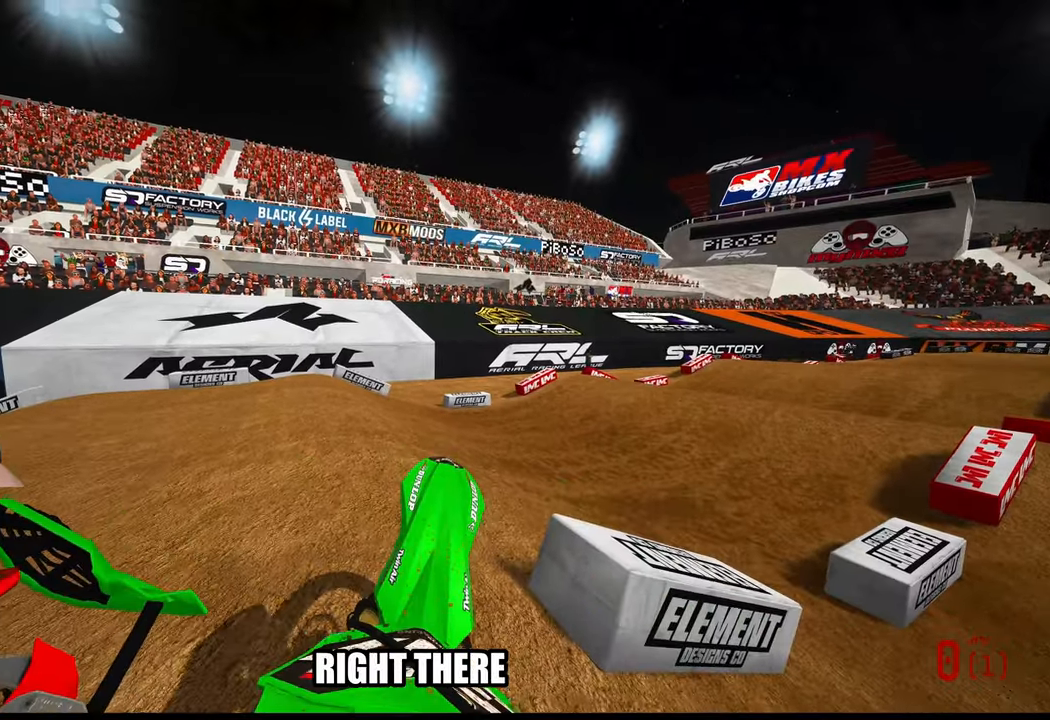
{"dt_ms": 500, "buttons": ["R2"], "left_stick": "up-right", "right_stick": "up", "events": []}
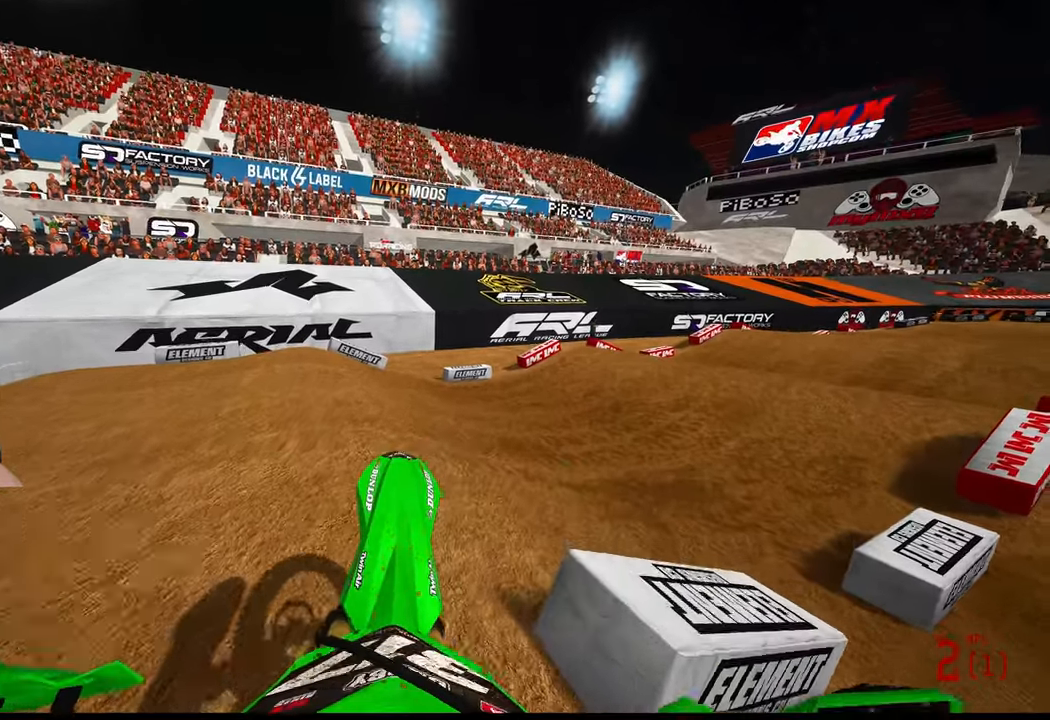
{"dt_ms": 500, "buttons": ["R2"], "left_stick": "up-right", "right_stick": "up-left", "events": [[267, "right_stick", "up-left"]]}
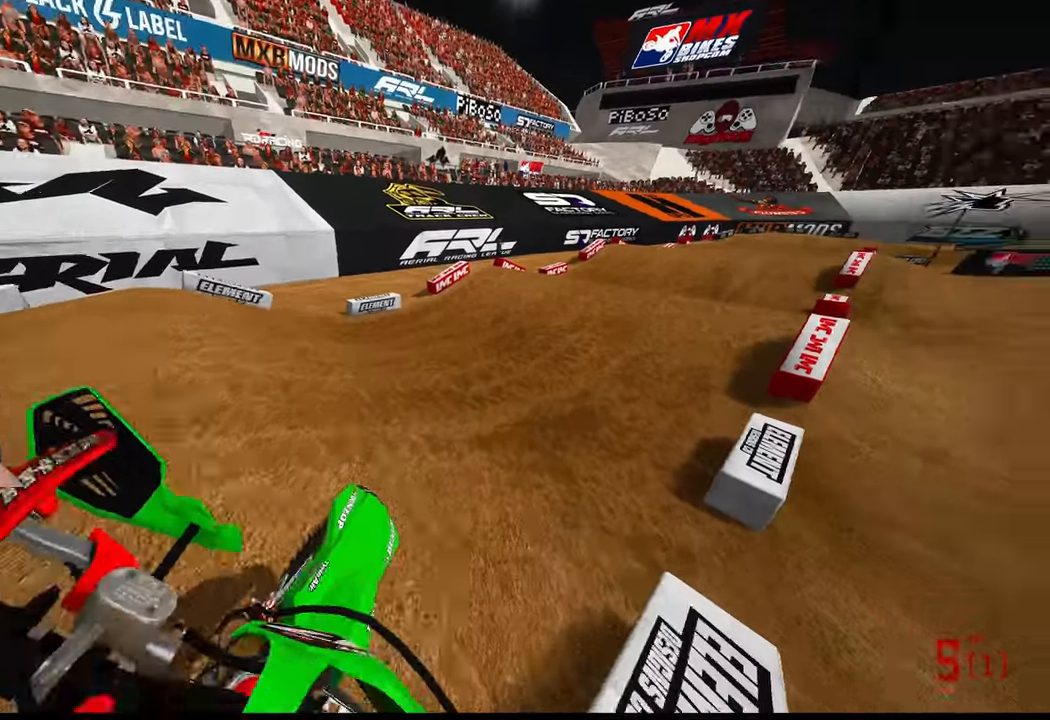
{"dt_ms": 500, "buttons": ["R2"], "left_stick": "up", "right_stick": "down-left", "events": [[50, "right_stick", "center"], [183, "R3", "down"], [250, "R3", "up"], [383, "right_stick", "down-left"], [400, "left_stick", "up"]]}
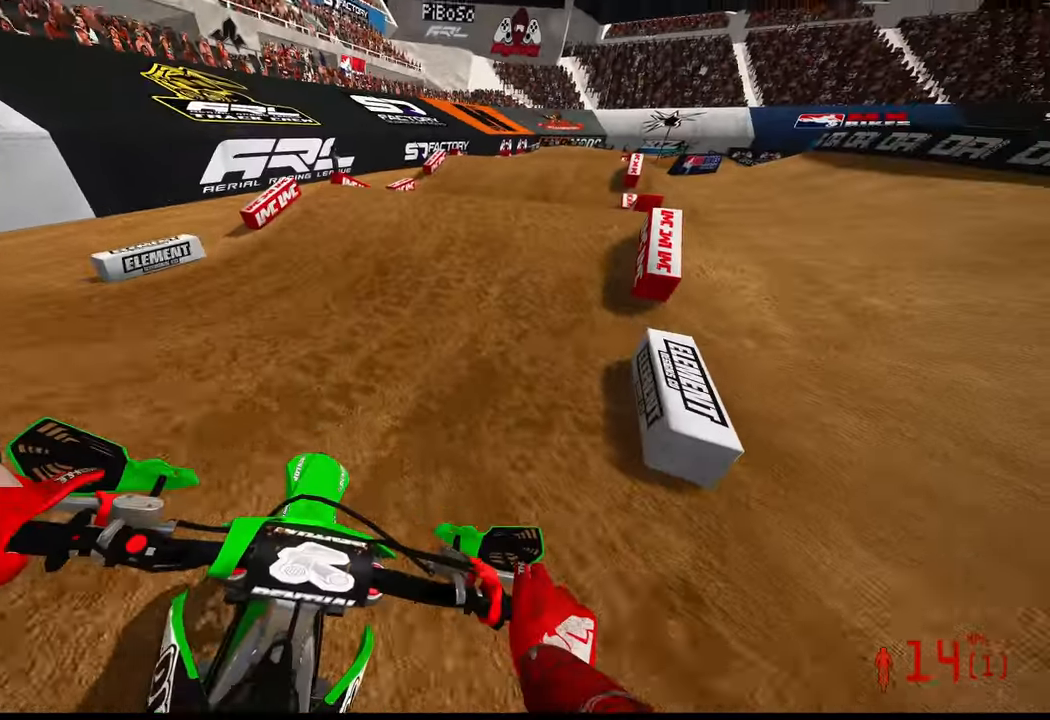
{"dt_ms": 500, "buttons": ["R2"], "left_stick": "up", "right_stick": "up", "events": [[50, "right_stick", "center"], [467, "right_stick", "up"]]}
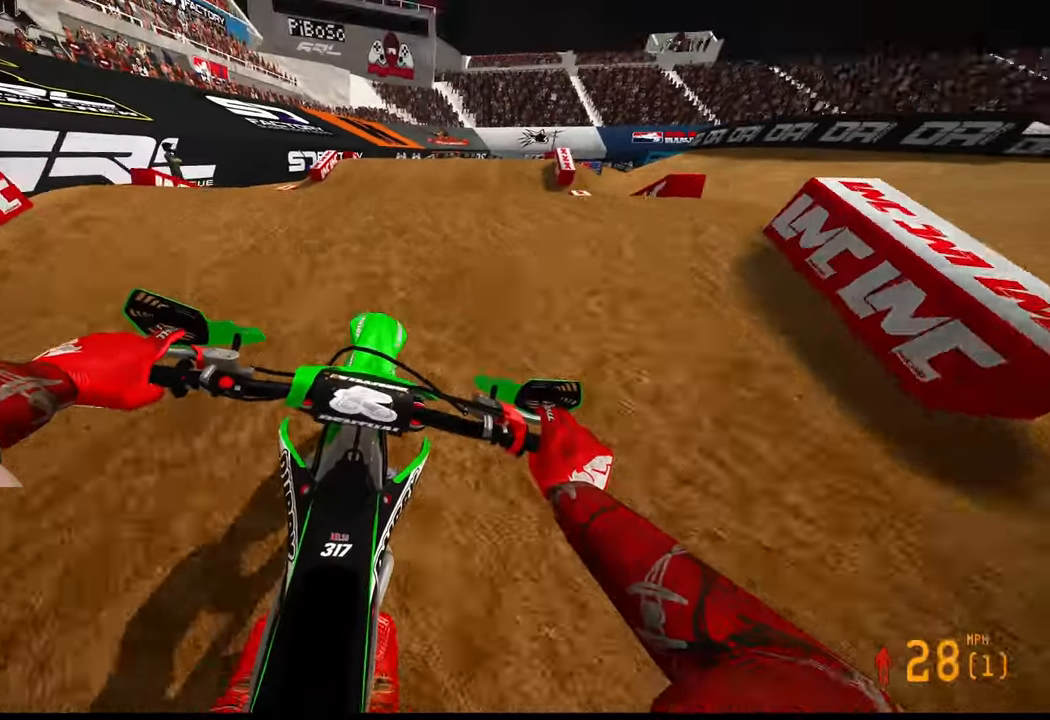
{"dt_ms": 500, "buttons": ["R2"], "left_stick": "center", "right_stick": "up", "events": [[500, "left_stick", "center"]]}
● ● ● ● ●
The task
The records above must be output exactly, except for the pictures.

Exercise solution
{"dt_ms": 500, "buttons": ["R2"], "left_stick": "up-right", "right_stick": "up", "events": []}
{"dt_ms": 500, "buttons": ["R2"], "left_stick": "up-right", "right_stick": "up-left", "events": [[267, "right_stick", "up-left"]]}
{"dt_ms": 500, "buttons": ["R2"], "left_stick": "up", "right_stick": "down-left", "events": [[50, "right_stick", "center"], [183, "R3", "down"], [250, "R3", "up"], [383, "right_stick", "down-left"], [400, "left_stick", "up"]]}
{"dt_ms": 500, "buttons": ["R2"], "left_stick": "up", "right_stick": "up", "events": [[50, "right_stick", "center"], [467, "right_stick", "up"]]}
{"dt_ms": 500, "buttons": ["R2"], "left_stick": "center", "right_stick": "up", "events": [[500, "left_stick", "center"]]}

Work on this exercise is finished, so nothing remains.